1/30/2012

luxurious wrist warmers

My in-laws went to Peru last summer and brought me some absolutely beautiful baby alpaca. (Their tour guide cautioned them against buying 'maybe alpaca', and I'm grateful!) I have one cream, one brown, and two blue skeins of what's probably the world's softest yarn.

I wanted to make myself some cream wrist warmers. Unfortunately, one skein kept coming up short. Despite frogging the first wrist warmer twice in order to make it shorter, I have ended up with almost two cream wrist warmers.

But after already ripping out this pattern twice, I'm ready to move on to something else. And I've found that if I squint, the brown practically fades into any (brown) outdoor background.



So, any suggestions for two blue skeins and (a little less than) one brown skein? I'm thinking maybe this cowl. (on ravelry here)

** Almost forgot to mention that the wrist warmer pattern is a freebie on ravelry.

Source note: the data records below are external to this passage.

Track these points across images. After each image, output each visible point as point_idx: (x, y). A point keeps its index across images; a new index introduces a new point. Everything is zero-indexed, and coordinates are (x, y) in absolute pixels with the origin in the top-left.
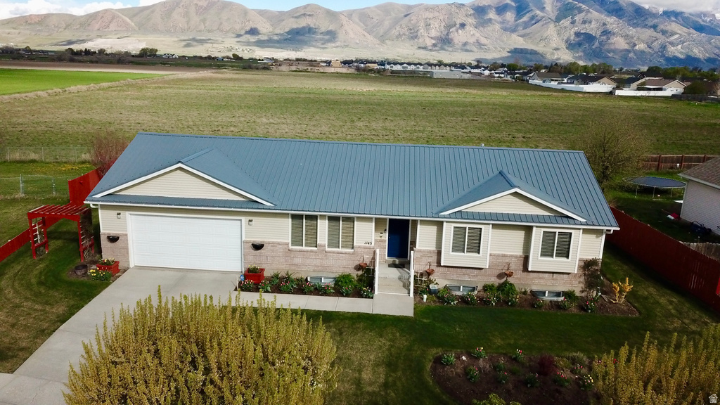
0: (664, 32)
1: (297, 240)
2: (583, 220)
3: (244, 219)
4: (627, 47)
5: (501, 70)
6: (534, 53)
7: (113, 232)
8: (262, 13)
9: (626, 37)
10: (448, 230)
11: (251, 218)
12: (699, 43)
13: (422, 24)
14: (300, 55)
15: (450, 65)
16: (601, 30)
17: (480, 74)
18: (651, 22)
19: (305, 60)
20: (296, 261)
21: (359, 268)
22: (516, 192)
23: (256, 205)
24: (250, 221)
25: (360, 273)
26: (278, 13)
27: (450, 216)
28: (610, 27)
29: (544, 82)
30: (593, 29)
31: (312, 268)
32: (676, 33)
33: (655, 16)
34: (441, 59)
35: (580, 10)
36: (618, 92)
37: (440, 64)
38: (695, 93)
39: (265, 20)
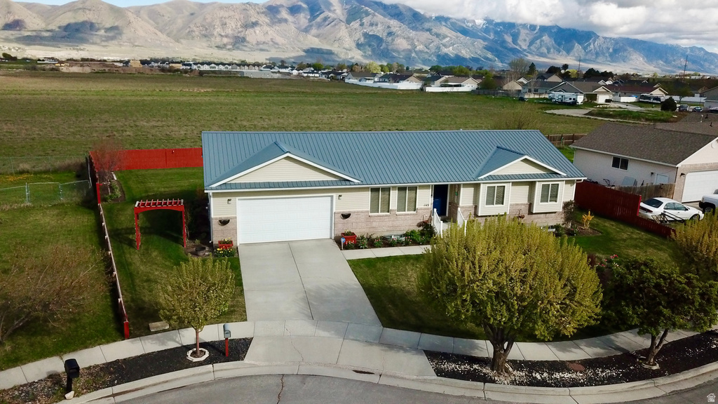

Find it here.

1/10/2012

party bunting

I got on the bunting bandwagon.

We have a small paper-cut banner of sorts that we put up for celebrations, but I wanted something a bit more sturdy and well, bunting-like.

I went after my fabric scraps with pinking shears and now we've got seven yards of bright bunting. Party on.



I know, I know, the silly things have been everywhere. But I don't care. They're cute! Don't they make you want to have a cupcake or a slice of pie?

In case you're interested in all things bunting...
say it with a bunting birthday card
tell guests they're awesome with compliment bunting
or tell them whatever you want with alphabet bunting
icing's out, bunting on cakes is in
paint one on your tablecloth
Easter is coming. make a string of peeps
every nap is worthy of a rainbow bunting baby quilt


1/06/2012

a year at our table

Happy New Year!

After Christmas last year, I began compiling recipes and ideas and pictures and came up with the one gift we would give everyone on our list this year: a cookbook of our family's favourite recipes.


It was a project I enjoyed working on all year long. The book ended up with five recipes for each season, lots of pictures of food, and some pics of our kid too.

Thanks to Blurb, it was relatively simple to design what I wanted and the quality of the final book is great. But no thanks to Blurb, the pictures printed a tad dark and I ran into a few bugs in their formatting software. Such is life. I'd still use them again and recommend 'em to anyone looking to do a similar project.